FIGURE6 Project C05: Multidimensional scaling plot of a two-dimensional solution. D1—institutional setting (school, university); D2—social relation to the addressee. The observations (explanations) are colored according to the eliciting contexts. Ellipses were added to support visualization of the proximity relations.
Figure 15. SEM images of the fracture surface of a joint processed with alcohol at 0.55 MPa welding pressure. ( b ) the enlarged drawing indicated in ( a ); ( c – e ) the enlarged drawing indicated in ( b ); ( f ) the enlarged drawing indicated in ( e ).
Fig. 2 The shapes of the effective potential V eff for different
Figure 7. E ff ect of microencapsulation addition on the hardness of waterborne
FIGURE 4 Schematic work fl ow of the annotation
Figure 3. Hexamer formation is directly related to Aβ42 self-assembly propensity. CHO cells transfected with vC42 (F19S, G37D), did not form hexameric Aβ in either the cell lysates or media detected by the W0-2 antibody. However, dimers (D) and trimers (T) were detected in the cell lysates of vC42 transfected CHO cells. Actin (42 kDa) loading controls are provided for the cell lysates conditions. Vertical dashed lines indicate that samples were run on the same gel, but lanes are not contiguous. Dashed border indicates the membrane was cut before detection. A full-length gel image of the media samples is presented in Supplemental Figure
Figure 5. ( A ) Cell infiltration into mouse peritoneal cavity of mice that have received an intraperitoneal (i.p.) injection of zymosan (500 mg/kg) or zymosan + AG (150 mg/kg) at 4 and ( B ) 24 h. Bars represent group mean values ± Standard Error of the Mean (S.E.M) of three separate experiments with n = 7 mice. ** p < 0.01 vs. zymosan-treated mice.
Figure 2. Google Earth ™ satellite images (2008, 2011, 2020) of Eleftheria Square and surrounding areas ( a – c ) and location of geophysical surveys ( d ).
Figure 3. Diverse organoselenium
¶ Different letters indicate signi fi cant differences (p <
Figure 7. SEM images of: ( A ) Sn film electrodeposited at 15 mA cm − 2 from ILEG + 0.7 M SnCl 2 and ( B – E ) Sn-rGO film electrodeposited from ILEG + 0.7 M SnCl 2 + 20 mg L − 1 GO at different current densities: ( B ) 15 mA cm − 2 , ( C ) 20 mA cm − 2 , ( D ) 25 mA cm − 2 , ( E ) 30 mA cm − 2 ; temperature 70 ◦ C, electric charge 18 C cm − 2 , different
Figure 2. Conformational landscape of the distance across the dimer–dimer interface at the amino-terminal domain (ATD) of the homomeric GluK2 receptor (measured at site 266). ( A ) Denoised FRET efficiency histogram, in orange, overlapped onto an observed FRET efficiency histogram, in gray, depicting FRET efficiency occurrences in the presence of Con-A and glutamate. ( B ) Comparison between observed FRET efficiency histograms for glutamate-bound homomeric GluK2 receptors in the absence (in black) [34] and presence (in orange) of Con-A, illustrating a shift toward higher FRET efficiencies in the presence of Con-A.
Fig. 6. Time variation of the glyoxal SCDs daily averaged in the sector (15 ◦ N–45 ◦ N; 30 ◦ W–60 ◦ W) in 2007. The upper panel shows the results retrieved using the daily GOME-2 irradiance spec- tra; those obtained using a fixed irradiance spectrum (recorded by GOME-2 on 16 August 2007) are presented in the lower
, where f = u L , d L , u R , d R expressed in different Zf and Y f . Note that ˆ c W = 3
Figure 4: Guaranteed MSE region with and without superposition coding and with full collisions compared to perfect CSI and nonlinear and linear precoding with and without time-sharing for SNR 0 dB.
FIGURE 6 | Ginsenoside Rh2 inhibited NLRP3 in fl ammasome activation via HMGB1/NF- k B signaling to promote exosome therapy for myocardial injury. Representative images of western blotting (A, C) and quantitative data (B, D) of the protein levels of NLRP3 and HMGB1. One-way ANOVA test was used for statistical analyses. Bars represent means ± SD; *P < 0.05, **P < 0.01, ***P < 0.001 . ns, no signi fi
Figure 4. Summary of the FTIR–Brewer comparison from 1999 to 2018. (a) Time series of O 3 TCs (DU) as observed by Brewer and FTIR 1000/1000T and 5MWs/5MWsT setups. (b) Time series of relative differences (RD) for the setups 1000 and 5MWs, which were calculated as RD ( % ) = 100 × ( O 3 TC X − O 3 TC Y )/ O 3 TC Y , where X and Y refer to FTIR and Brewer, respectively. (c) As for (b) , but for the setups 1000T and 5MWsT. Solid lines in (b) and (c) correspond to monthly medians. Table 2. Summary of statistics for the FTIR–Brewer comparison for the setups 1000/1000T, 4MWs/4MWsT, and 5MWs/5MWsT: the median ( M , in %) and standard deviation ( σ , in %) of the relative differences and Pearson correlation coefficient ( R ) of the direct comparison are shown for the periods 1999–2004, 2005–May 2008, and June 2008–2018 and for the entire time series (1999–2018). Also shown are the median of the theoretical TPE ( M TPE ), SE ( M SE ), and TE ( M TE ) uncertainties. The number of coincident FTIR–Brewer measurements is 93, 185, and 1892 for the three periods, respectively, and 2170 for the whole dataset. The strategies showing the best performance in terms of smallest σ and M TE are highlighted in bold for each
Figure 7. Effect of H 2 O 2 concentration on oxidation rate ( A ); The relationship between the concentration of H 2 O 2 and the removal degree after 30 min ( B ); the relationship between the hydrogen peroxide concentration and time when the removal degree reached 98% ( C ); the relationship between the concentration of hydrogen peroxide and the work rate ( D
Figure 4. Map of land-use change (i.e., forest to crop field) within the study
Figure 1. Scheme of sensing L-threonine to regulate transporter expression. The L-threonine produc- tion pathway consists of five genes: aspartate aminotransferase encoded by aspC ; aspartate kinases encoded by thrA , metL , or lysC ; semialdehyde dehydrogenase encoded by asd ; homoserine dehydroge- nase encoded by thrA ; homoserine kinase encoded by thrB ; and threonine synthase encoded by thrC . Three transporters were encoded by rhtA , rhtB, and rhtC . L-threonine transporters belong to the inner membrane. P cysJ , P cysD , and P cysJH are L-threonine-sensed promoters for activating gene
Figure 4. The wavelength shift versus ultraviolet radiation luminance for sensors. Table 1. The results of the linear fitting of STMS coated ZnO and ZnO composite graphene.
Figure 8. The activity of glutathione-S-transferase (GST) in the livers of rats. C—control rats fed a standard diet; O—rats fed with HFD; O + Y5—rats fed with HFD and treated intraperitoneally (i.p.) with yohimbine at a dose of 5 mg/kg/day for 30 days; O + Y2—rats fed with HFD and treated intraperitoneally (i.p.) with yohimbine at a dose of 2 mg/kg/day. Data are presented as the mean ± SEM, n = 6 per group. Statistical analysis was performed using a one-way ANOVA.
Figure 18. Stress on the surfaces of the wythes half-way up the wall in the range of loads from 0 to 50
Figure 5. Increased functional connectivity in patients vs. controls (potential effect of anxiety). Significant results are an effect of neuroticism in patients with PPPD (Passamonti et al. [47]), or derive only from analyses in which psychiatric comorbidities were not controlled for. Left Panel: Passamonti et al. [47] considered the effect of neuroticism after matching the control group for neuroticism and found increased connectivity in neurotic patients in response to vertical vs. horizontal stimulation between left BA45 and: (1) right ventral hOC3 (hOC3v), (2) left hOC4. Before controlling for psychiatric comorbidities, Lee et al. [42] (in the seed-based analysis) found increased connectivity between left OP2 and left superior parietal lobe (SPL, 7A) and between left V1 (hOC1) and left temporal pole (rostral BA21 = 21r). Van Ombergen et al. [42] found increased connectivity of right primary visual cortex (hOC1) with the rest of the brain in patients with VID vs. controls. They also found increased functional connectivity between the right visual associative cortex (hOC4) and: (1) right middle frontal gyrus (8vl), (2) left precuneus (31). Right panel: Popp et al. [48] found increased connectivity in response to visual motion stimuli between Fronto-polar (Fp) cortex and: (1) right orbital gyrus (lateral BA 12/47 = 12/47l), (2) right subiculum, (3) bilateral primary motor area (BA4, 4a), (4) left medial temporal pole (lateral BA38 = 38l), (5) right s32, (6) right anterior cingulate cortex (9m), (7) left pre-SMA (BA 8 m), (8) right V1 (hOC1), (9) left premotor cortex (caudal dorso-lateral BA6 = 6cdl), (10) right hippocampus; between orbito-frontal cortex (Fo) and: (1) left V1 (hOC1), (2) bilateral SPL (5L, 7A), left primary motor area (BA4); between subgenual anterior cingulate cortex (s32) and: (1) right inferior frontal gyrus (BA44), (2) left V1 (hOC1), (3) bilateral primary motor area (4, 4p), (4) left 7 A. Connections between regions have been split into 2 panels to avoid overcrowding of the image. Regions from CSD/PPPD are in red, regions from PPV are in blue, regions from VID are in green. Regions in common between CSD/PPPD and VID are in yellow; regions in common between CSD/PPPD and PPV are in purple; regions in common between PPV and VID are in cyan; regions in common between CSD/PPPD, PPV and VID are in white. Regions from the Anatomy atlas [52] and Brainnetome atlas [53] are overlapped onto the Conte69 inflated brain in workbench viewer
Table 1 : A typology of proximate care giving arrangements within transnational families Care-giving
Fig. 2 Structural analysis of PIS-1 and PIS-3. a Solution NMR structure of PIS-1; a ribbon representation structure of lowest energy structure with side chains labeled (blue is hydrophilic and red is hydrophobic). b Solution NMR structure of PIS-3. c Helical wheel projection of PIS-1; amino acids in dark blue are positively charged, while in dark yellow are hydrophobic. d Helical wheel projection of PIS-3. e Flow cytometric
⁂
[Work task]
In the data above, find the line that contains "Figure 2. Google" and the line that contains "Figure 7. SEM". Repeat exactly those lines and every line between them, and only those.

[Written solution]
Figure 2. Google Earth ™ satellite images (2008, 2011, 2020) of Eleftheria Square and surrounding areas ( a – c ) and location of geophysical surveys ( d ).
Figure 3. Diverse organoselenium
¶ Different letters indicate signi fi cant differences (p <
Figure 7. SEM images of: ( A ) Sn film electrodeposited at 15 mA cm − 2 from ILEG + 0.7 M SnCl 2 and ( B – E ) Sn-rGO film electrodeposited from ILEG + 0.7 M SnCl 2 + 20 mg L − 1 GO at different current densities: ( B ) 15 mA cm − 2 , ( C ) 20 mA cm − 2 , ( D ) 25 mA cm − 2 , ( E ) 30 mA cm − 2 ; temperature 70 ◦ C, electric charge 18 C cm − 2 , different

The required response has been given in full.